PROBLEM NUMBER FIVE:
…THEY’RE HYPOCRITES. 

...told you we'd get back to it.

Atheist-activists accuse religious folk of doing all sorts of dumb, illogical, offensive and dangerous things all the time. They criticize the religious for promoting their convictions as part of their civil personas, and they chastise them for bringing their spiritual beliefs into political affairs. They yammer on and on about how religion stifles free expression, and leads to the repression of both knowledge and liberty, and how it forces individuals into herd mentalities. And then, there’s all of the death, mayhem and destruction that organized religion has caused.

All of these accusations, I agree, are completely and absolutely valid assertions. The only problem? You can say that atheism, as a cultural practice, has done “all of the above,” too.

If Mel Gibson and Tim Tebow are ass-hats for emphasizing their religion in regards to their public image, then how is it that Seth MacFarlane and Joe Rogan aren’t equivalent ass-hats for promoting their irreligion as central aspects of their public image? If Michelle Bachmann is a dingbat for bringing her admiration of the apolitical gospels into political discourse, then isn’t Ron Paul also a dingbat for bringing his admiration of the apolitical Ayn Rand novels into political discourse?

Never mind the fact that both Christianity and Islam played major roles in the expansion of literacy throughout Europe and the Mideast during the Middle Ages, and that religious institutions supported and even bankrolled numerous scientific and technological projects that expedited human knowledge across the globe throughout history. Nor should we note that just about EVERY revolutionary figure in the 20th century - from Gandhi to MLK to Malcolm X to Cesar Chavez - were all people firmly rooted in specific religious movements. Oh, and about that whole religion equating death and misery thing?

The Soviet Union, China, Germany and Cambodia - combined - killed damn near a quarter of a billion people last century. And all four of those regimes implemented national policies that made religion - all religion -verboten within their respective boundaries. So if you hear something rumbling in the background, it’s only a blackened pot saying something to a charred kettle right about now. 

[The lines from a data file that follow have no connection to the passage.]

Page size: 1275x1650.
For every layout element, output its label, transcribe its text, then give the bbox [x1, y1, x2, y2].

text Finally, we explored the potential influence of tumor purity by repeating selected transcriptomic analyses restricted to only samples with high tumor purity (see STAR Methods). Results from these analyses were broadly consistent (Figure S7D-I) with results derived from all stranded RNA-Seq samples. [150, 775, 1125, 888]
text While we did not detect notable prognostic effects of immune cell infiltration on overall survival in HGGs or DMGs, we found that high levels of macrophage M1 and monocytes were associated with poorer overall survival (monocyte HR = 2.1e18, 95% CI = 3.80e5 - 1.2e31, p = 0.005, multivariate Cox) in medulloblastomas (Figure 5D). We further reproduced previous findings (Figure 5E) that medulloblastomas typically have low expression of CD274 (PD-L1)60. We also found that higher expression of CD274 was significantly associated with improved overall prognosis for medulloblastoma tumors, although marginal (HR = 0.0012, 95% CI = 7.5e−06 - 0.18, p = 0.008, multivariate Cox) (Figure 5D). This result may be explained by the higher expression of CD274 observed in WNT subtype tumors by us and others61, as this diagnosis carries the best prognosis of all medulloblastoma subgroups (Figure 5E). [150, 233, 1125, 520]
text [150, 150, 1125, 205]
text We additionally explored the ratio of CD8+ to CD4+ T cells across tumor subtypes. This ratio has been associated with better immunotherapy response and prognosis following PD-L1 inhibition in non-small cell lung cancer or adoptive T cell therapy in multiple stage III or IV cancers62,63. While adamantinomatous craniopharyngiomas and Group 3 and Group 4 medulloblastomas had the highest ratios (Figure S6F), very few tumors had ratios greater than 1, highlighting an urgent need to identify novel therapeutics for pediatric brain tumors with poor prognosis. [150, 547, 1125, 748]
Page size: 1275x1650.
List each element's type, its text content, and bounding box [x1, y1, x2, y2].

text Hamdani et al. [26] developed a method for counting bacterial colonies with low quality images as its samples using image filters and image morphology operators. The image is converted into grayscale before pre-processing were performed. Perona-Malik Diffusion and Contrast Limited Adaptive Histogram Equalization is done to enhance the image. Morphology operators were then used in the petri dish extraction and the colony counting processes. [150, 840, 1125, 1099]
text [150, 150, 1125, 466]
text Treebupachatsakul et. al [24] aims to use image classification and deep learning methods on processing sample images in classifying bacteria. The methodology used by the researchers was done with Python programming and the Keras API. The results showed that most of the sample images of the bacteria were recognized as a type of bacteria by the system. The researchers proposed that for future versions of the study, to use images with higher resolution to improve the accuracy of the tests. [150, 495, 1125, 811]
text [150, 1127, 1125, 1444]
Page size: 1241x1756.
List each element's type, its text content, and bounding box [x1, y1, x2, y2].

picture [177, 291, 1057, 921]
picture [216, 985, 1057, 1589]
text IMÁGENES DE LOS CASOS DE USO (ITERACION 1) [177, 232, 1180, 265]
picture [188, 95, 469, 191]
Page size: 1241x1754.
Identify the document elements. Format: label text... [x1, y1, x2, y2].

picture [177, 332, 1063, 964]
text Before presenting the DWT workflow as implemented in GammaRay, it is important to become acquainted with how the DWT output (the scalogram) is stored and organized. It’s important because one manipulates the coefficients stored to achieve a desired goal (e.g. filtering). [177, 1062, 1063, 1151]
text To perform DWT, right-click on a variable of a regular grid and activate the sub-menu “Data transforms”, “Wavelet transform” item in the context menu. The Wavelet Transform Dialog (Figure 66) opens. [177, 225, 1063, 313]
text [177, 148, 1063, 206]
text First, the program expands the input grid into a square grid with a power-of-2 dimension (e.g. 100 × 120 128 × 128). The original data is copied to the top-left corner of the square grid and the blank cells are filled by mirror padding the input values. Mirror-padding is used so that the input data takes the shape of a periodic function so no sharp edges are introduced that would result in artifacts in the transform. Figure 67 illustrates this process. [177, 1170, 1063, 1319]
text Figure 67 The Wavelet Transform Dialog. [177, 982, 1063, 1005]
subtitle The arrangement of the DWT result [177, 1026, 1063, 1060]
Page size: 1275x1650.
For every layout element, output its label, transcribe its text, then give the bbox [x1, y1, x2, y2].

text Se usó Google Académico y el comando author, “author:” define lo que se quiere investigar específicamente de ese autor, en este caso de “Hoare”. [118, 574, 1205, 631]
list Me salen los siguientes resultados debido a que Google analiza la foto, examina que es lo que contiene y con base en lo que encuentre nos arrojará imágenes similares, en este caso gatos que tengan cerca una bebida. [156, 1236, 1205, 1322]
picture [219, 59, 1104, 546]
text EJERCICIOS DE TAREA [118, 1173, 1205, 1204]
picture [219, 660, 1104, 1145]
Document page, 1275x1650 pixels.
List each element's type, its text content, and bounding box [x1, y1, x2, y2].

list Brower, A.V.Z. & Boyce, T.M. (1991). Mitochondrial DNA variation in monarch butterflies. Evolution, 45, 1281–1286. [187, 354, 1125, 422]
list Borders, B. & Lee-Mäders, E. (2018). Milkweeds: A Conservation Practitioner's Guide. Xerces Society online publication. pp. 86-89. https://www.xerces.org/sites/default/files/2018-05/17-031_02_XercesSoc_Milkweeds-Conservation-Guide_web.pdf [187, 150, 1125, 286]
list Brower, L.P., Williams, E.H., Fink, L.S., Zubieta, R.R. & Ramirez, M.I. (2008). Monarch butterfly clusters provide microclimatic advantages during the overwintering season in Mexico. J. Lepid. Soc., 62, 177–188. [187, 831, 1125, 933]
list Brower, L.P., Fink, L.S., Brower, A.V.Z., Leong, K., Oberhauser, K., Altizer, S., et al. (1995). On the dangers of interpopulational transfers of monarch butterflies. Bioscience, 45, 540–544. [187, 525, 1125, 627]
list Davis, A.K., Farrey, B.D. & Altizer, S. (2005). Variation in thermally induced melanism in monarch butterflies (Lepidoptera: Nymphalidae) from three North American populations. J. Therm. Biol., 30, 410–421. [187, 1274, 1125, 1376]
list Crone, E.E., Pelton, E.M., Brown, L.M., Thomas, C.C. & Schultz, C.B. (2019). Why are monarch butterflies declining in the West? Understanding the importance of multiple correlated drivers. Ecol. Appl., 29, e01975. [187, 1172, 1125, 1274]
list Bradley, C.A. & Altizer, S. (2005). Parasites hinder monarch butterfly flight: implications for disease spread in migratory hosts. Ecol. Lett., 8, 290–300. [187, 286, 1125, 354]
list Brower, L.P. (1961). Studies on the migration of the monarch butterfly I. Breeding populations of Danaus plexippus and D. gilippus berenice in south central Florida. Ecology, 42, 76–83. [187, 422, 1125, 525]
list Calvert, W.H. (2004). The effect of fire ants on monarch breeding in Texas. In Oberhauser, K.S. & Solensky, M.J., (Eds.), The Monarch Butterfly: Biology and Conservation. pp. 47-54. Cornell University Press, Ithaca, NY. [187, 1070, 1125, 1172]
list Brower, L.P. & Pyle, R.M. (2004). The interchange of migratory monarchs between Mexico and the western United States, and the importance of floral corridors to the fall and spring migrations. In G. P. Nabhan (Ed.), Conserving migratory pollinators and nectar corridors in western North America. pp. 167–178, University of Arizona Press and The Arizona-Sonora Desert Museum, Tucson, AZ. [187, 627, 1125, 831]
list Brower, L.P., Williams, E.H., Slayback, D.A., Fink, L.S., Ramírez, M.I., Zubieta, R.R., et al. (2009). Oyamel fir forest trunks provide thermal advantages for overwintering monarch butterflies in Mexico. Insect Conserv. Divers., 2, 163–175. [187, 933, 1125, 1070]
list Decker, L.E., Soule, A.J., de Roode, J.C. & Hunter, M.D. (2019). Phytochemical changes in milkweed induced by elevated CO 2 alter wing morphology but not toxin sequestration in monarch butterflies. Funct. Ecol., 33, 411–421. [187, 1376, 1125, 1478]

Which is EXACTLY what John Lennon wanted, right?



So with all of that out of the way, what’s my final bit of advice for the godless in the 21st century? My advice, I suppose, would be to stop caring so damn much about what you don’t believe in. If the religious are a bunch of kooks and mongoloids for placing so much emphasis on what they believe, what does that make a person that places just as much emphasis on what they DON’T believe? Atheism is just a perspective, and that’s it. It’s not some cultural obligation, and it sure as hell isn’t the primary qualifier regarding one’s merits of a human being. I don’t believe in any god, nor do I think that any religion is promoting anything that even remotely resembles a true vision of reality. But at the same time, I genuinely do not give half a poop if someone does believe in a god or supports some religion, because I - gasp - don’t place a weighted emphasis on religion in regards to how I perceive the world and human beings in general.

You know, just like atheists used to.